Leo completó una gran actuación con dos goles y sigue creciendo en la capital francesa. De la mano de Mbappé, el PSG supo remontar un partido (3-2) que sudaron más de la cuenta para ganar. El Leipzig no puso las cosas fáciles pero con la sociedad argentino-francesa todo es más fácil.

Pochettino sentó a Donnarumma que no hacía precisamente cara de buenos amigos en el banquillo y Keylor respondió, como siempre. La primera del partido se la sacó a Laimer, que tampoco conectó un gran tiro. Pero cuando el cuero pasa por Messi o Mbappé, el fútbol va a otro ritmo. Precisamente, el primer gol del choque lo empezó Leo y lo terminó Kylian.

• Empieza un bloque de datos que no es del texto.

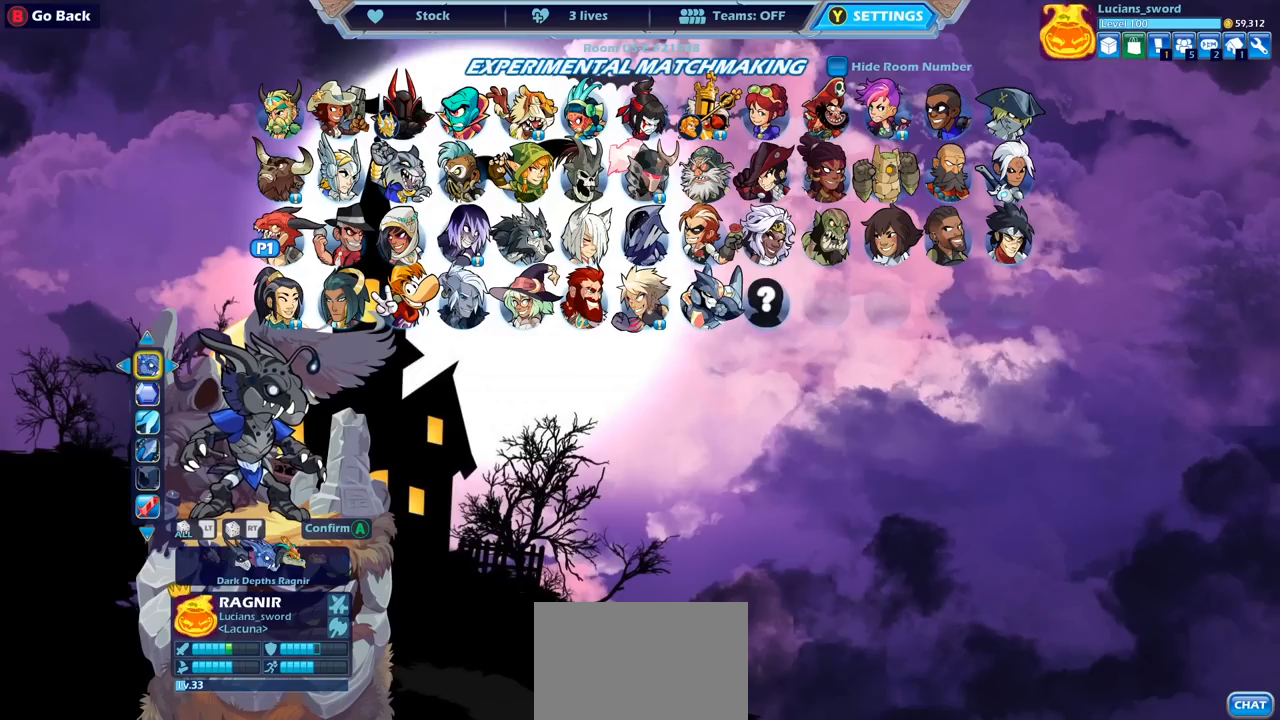
{"buttons": [], "left_stick": "center", "right_stick": "center", "events": []}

Tocando los diez minutos de choque, Messi bajó a robar un balón en la frontal del área y aunque los jugadores del Leipzig reclamaron falta el colegiado no señaló nada. A partir de ahí, verticalidad pura de un Mbappé que coqueteó con dársela a Draxler pero decidió hacerlo todo solo. Tras una finta de pase, cambio de ritmo y para dentro.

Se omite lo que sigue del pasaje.